The current study had several limitations. First, in this analysis, only the largest lesions in the lung were evaluated to measure tumor blood flow. Other lesions such as lymph node, bone and brain metastases were not evaluated in this study. The next limitation is the small number of participants, which resulted in low statistical power. We asked 76 consecutive lung cancer patients to participate in the study, but only 13 agreed to participate. It is assumed that many of the patients did not want to participate because of the need for extra hospital visits and because there was no direct benefit to the patients themselves from participating in the study.
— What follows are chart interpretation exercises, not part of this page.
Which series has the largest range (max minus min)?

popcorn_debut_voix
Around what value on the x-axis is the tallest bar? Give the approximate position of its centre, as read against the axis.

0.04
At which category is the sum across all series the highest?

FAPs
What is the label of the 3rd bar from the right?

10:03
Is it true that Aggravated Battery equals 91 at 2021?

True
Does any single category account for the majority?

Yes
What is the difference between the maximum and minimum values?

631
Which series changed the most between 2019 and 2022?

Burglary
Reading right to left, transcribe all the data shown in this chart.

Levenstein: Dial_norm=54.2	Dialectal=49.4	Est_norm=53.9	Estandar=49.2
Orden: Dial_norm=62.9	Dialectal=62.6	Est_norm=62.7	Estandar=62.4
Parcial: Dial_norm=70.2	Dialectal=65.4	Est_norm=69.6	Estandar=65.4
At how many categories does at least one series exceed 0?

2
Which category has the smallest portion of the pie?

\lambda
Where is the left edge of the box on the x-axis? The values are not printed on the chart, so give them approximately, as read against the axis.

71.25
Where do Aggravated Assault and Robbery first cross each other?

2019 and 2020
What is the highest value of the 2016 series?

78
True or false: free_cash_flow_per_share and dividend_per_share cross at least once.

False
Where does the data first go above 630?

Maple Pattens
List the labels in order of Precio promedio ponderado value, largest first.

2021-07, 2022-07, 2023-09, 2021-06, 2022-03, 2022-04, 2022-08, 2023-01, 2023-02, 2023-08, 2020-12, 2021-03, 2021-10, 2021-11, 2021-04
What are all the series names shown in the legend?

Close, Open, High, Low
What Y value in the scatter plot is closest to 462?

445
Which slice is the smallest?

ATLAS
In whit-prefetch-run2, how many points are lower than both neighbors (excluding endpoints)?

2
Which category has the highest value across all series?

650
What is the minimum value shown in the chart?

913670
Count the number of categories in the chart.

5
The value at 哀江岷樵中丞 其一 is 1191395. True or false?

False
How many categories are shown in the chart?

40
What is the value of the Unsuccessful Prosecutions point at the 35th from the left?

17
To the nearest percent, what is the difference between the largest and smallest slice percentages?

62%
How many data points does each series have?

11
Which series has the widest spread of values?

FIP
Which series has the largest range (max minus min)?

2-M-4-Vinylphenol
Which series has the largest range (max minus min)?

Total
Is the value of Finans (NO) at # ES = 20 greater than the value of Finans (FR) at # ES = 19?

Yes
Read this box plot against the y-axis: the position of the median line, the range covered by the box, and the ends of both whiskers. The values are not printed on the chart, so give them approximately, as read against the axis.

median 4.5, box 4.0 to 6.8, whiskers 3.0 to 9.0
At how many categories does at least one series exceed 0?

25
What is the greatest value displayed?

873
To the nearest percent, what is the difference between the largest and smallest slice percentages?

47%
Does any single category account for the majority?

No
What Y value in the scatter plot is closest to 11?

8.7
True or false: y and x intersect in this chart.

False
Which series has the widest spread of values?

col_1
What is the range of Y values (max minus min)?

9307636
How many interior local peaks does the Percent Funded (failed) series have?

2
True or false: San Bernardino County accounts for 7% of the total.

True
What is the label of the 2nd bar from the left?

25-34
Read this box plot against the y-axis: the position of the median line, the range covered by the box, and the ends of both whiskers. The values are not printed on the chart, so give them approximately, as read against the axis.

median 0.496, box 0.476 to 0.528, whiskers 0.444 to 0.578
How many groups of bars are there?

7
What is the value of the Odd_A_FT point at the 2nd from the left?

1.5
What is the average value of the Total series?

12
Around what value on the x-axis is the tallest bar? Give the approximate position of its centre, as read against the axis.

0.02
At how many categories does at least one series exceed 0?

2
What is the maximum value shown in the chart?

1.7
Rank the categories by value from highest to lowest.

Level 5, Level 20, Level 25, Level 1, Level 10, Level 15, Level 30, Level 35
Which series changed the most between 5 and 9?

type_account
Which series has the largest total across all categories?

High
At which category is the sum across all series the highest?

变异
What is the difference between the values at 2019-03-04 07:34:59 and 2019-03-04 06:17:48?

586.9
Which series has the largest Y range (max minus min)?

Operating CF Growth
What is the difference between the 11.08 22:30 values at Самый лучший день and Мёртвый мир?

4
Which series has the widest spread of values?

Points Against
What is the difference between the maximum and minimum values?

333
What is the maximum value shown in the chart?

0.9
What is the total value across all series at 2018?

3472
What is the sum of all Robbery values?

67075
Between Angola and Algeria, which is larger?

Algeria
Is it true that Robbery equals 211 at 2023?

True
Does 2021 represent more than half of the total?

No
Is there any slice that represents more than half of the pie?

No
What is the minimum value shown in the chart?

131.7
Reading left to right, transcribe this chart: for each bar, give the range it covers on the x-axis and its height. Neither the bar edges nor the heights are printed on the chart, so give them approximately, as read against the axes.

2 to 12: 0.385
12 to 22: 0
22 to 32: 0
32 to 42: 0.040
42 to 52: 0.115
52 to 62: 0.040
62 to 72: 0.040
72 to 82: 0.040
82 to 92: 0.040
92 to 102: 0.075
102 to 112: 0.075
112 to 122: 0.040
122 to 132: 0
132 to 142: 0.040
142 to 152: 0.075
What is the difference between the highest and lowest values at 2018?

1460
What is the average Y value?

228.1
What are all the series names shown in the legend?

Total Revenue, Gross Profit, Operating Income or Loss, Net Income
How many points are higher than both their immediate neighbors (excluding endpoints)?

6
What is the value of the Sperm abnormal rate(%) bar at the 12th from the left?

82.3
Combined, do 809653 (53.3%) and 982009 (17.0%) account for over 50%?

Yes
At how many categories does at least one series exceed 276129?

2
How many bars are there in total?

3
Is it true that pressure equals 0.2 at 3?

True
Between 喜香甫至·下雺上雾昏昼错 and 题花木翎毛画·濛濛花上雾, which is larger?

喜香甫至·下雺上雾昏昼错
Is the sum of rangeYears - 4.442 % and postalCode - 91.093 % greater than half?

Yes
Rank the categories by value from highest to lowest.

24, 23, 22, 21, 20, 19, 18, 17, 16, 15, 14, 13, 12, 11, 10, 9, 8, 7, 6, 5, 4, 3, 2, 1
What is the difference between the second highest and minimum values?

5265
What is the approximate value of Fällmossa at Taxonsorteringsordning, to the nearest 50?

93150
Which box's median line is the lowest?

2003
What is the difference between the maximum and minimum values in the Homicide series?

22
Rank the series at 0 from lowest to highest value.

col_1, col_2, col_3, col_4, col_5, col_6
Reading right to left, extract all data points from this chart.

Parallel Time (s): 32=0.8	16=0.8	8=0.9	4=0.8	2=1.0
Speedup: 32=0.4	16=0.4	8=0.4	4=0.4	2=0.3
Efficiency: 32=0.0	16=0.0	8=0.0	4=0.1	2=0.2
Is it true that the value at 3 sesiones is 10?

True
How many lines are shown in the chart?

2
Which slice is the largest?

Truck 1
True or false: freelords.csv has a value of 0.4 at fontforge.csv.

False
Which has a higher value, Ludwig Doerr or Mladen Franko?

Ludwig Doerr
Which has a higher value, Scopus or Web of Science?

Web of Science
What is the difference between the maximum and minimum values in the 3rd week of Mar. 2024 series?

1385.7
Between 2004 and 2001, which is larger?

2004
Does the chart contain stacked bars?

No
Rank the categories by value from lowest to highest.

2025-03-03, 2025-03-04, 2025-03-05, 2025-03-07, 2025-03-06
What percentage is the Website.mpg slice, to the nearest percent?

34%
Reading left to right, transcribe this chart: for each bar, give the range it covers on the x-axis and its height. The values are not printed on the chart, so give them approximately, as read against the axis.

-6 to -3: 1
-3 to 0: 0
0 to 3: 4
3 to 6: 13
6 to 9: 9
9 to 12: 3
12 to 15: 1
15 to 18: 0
Moreover, several biases may have occurred due to patient selection, chemotherapy regimen, and tumor histology because of the following reasons. This study was conducted at a single facility, and the bevacizumab prescription was not randomized, which may have led to a bias between the bevacizumab group and the no bevacizumab group. There were also some technical limitations. The parametric images obtained are prone to noise, which slightly reduces the reliability of the quantification. Each VOI was manually placed over a pulmonary nodule without margins, making it as large as possible in an effort to minimize the effects of inhomogeneity. Therefore, blood flow may be underestimated due to partial volume effects at the border of the tumor and normal lung tissue, especially in small-sized lesions.

In conclusion, in the current study, mean tumor blood flow diminished within 1–2 days after bevacizumab administration in NSCLC patients, and greater reductions in blood flow were associated with shorter PFS.